The findings are particularly interesting because they run counter to one of the main arguments made by NPPs for expanding their scope of practice into imaging: to alleviate workforce shortages in rural areas. Instead, NPPs (like physicians themselves) tend to gravitate to urban areas – where their services may not be as needed.
The study also raises questions about whether the training that NPPs receive is adequate for a highly subspecialized area like medical imaging, particularly given the study’s findings that advanced imaging like CT and MRI make up one in five exams being read by NPPs.
The findings undermine one of the main arguments in favor of using non-physician practitioners – to address access-to-care issues. The question is whether the study has an impact on the ongoing turf battle between radiologists and NPPs over image interpretation playing out in state legislatures.
Can you believe the hype when it comes to marketing claims made for AI software? Not always. A new review in JAMA Network Open suggests that marketing materials for one-fifth of FDA-cleared AI applications don’t agree with the language in their regulatory submissions.
Interest in AI for healthcare has exploded, creating regulatory challenges for the FDA due to the technology’s novelty. This has left many AI developers guessing how they should comply with FDA rules, both before and after products get regulatory clearance.
This creates the possibility for discrepancies between products the FDA has cleared and how AI firms promote them. To investigate further, researchers from NYU Langone Health analyzed content from 510(k) clearance summaries and accompanying marketing materials for 119 AI- and machine learning (ML)-enabled devices cleared from November 2021 to March 2022. Their findings included:
- Overall, AI/ML marketing language was consistent with 510(k) summaries for 80.67% of devices
- Language was considered “discrepant” for 12.61% and “contentious” for 6.72%
- Most of the AI/ML devices surveyed (63.03%) were developed for radiology use; these had a slightly higher rate of consistency (82.67%) than the entire study sample
The authors provided several examples illustrating when AI/ML firms went astray. In one case labeled as “discrepant,” a developer touted the “cutting-edge AI and advanced robotics” in its software for measuring and displaying cerebral blood flow with ultrasound. But the product’s 510(k) summary never discussed AI capabilities, and the algorithm isn’t included on the FDA’s list of AI/ML-enabled devices.

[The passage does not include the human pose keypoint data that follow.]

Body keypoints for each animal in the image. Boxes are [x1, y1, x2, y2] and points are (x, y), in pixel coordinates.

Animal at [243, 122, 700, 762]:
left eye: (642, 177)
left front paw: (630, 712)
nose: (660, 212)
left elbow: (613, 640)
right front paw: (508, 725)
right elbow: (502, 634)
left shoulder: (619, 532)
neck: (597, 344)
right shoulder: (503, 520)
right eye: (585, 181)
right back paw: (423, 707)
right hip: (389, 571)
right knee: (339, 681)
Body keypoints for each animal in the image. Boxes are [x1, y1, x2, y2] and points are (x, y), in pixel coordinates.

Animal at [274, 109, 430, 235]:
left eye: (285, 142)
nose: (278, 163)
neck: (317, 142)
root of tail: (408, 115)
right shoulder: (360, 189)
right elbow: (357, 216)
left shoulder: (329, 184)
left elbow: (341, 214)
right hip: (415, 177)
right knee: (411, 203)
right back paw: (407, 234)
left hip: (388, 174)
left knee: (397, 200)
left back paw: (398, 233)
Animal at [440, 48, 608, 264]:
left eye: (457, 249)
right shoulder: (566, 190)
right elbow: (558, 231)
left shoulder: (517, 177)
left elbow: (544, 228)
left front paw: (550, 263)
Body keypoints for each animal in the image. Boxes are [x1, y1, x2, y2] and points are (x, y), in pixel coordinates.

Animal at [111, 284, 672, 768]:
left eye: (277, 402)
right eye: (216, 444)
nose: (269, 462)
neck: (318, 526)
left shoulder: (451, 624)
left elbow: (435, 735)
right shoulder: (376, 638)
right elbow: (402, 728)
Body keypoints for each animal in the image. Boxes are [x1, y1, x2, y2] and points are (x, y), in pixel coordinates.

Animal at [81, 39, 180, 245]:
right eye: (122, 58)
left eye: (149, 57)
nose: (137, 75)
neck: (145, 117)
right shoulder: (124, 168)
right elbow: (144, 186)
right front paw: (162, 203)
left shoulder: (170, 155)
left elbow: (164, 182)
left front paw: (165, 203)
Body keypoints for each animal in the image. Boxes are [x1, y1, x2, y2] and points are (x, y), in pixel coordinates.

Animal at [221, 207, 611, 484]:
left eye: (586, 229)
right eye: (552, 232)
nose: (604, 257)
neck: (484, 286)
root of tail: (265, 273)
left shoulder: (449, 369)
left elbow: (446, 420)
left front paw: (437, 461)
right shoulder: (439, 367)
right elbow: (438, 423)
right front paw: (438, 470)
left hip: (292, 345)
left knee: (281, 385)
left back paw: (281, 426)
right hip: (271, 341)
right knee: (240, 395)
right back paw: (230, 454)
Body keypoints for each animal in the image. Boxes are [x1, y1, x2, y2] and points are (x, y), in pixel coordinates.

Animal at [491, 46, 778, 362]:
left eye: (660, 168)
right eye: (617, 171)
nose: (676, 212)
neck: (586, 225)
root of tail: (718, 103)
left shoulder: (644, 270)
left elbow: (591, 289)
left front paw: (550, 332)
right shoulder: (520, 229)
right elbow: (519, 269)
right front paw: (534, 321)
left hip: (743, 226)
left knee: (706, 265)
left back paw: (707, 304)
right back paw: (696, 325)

In another case labeled as “contentious,” marketing materials for an ECG mapping software application mention that it includes computation modeling and is a smart device, but require users to request a pamphlet from the developer for more information.

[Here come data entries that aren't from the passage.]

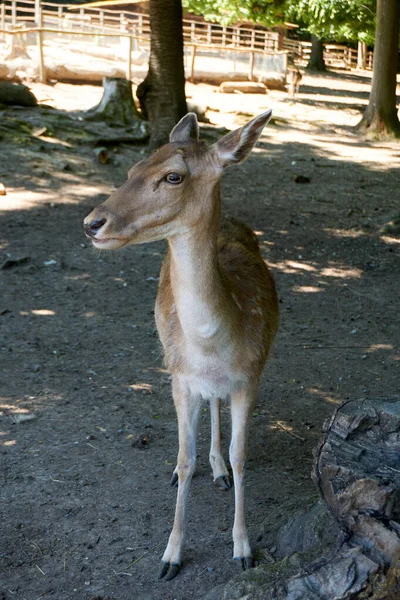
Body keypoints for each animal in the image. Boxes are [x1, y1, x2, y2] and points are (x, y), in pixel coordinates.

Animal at [83, 110, 280, 580]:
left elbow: (242, 455)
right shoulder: (180, 376)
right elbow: (185, 458)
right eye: (132, 169)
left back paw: (219, 468)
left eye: (173, 176)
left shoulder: (251, 376)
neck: (212, 346)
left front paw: (243, 549)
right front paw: (171, 555)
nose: (92, 223)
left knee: (216, 406)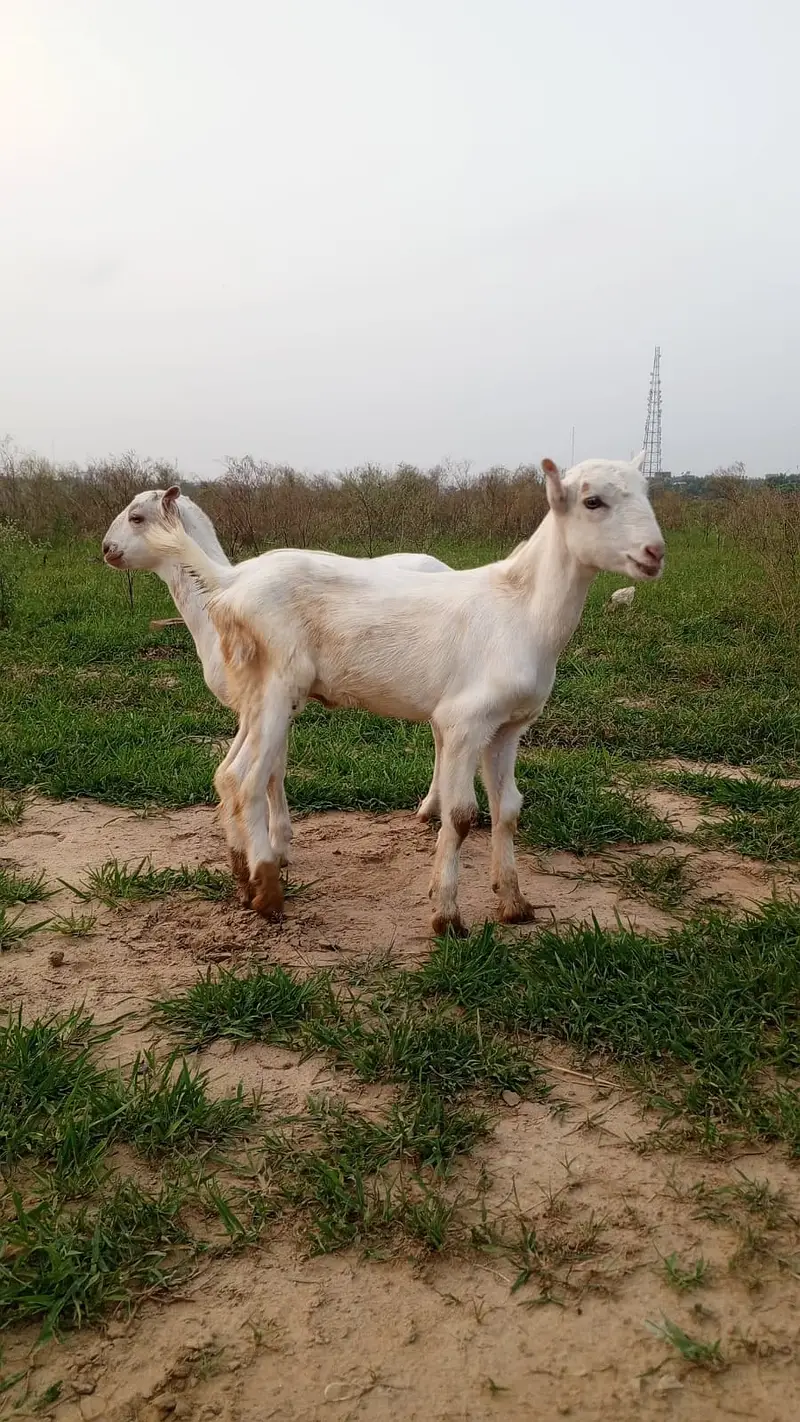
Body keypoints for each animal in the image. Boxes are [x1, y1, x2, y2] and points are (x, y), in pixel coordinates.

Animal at [101, 489, 450, 891]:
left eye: (137, 517)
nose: (106, 549)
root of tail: (443, 566)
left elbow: (269, 771)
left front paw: (276, 846)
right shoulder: (254, 707)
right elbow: (269, 769)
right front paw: (267, 846)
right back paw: (431, 808)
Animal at [139, 456, 665, 935]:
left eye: (646, 492)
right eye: (592, 501)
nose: (655, 552)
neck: (520, 609)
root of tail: (230, 586)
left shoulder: (509, 726)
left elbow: (508, 810)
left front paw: (514, 904)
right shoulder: (464, 721)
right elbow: (461, 815)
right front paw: (447, 915)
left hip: (258, 692)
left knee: (229, 773)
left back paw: (244, 880)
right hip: (277, 685)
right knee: (246, 779)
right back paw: (268, 893)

So, can you believe the AI hype? This study shows that most of the time you can, with a consistency rate of 80.67% – not bad for a field as new as AI (a fact acknowledged in an invited commentary on the paper). But the study’s authors suggest that “any level of discrepancy is important to note for consumer safety.” And for a technology that already has trust issues, it’s probably best that developers not push the envelope when it comes to marketing.